Kevin and I moved back to Michigan at the end of 2002. We had been married for about 8 months and were about to celebrate the marriage of my brother, Steve to his bride Julie. We shoved an apartment full of belongings into my parents garage and moved into their basement. Kevin was able to go back to work with the company he was with before we moved to Nashville. My job was to stay home and help take care of my mom and dad.
My mom had major surgery a few weeks before we moved. The doctors removed her bladder and fashioned a new one out of her small intestines. (I do not understand medicine.) She lost the sensation of knowing when she needed to use the bathroom, so we had to train her new bladder. So most mornings I would wake up with Kevin, see him off to work and then our puppy, Jonas, would lay by my mom’s door until she would wake up. He would follow her into the bathroom and we would set the timer for the next time she needed to go. We spent our days going to doctor’s appointments or watching old programs on the Game Show Network. She always had visitors coming in and out and if she felt up to it, we would run an errand. She was a good patient. Her goal was to be ready to party at my brother’s wedding.

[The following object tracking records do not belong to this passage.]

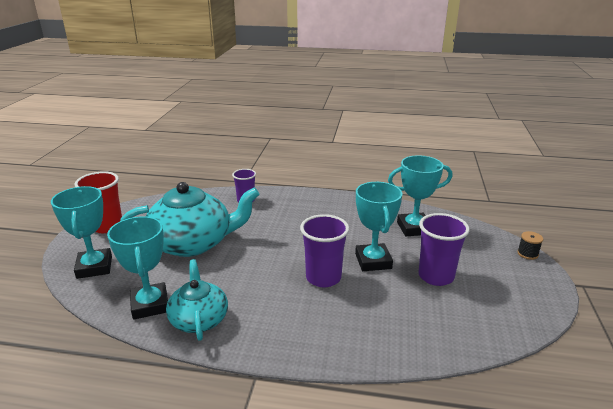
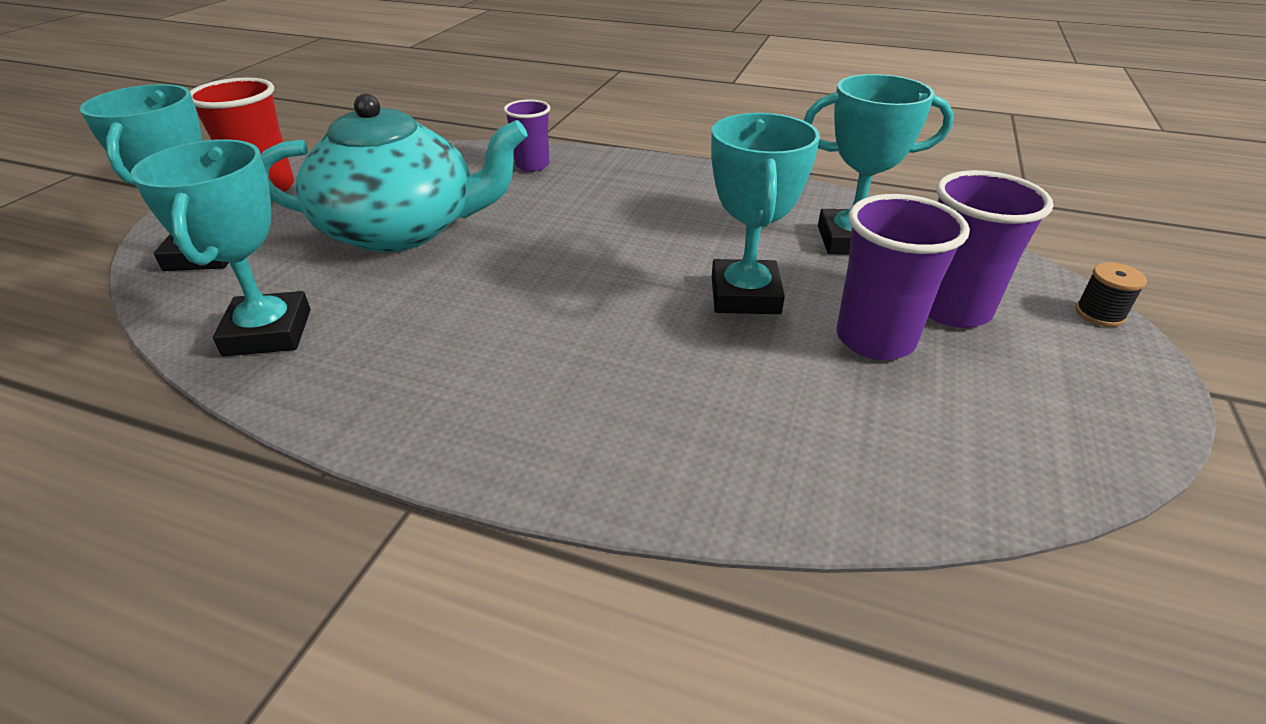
camera: 10 degrees right, 10 degrees up
turquoise teapot [166,259,228,341] -> none
purple cup [300,214,349,287] -> purple cup moved to [929,170,1053,328]

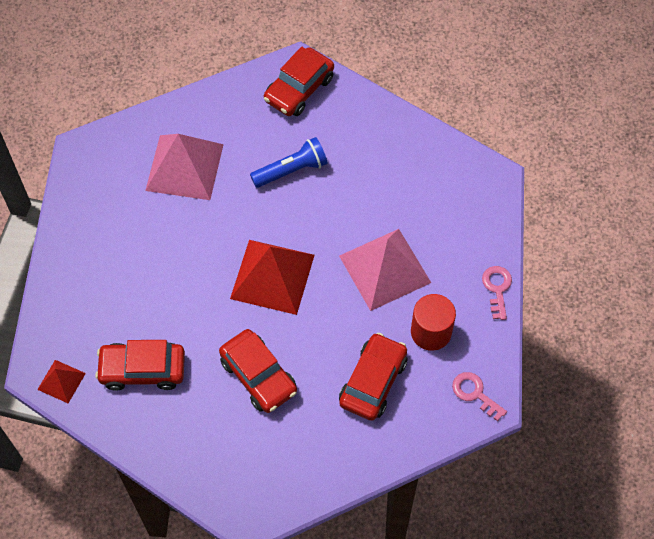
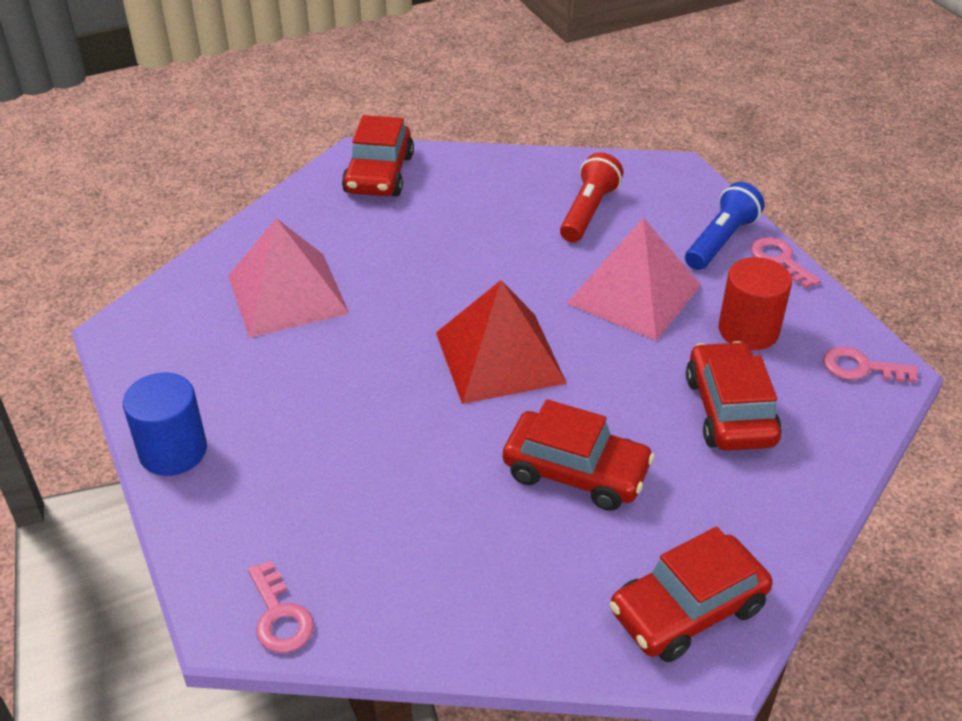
camera: 30 degrees left, 20 degrees down
red pyramid [37,360,86,403] -> pink key [248,560,314,653]
red car [95,340,185,391] -> red car moved to [610,527,773,662]
blue flashlight [250,137,327,188] -> blue flashlight moved to [685,182,764,270]
none -> blue cylinder [123,373,207,476]
none -> red flashlight [560,153,623,242]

Wedding weekend arrived and a nurse from the hospital volunteered to come to Chicago with us in case my mom needed any help. The weekend was beautiful. Everything was beautiful. Everyone was so thankful that my mom was able to be there. It was a celebration of life and marriage. One of my favorite memories of my mom that weekend was her in the hotel lobby after rehearsal dinner. Most of our family and some friends stayed at the same hotel. After everyone had gone up to their room, my mom realized that everyone would need change to pay the toll from the church to the reception. She had the front desk help her print little notes and they taped two quarters to each note then slipped them under the door of all of the wedding guests. My mom was in her fuzzy pink pajamas and winter hat sneaking around the hotel. She was beaming from ear to ear that she was able to do this for everyone. She was in her happy place.
My second favorite memory is a photo. It was my mom in between my brothers and they are kissing the sides of her chemo head with short hair. It captures each of them so perfectly and the special relationship they had with my mom. She was was stunning!
My third favorite memory of my mom from that weekend happened at the reception. She was on the dance floor. I think we were all keeping an eye on her. All of a sudden she doubled over and sat down in a chair. I rushed over and with tears in her eyes from laughing so hard she said, “Help me. The velcro from my catheter bag got stuck on my pantyhose on my other leg. I can’t move.” I burst out laughing and helped to get her free.
We came home from Chicago, celebrated Christmas a couple of weeks later and settled back into our pre-wedding routine. In early February, Kevin and I went on a retreat with the youth group at church. My mom had a cold that she couldn’t seem to kick. My dad took her to her doctor. They sent her to the hospital. They were worried about dehydration and some pain she was having in her legs. The hospital admitted her and they began running tests. I’m not sure of the exact timeline of things, but I remember spending Valentine’s Day with my mom. I brought a few of our favorite chick flicks to watch.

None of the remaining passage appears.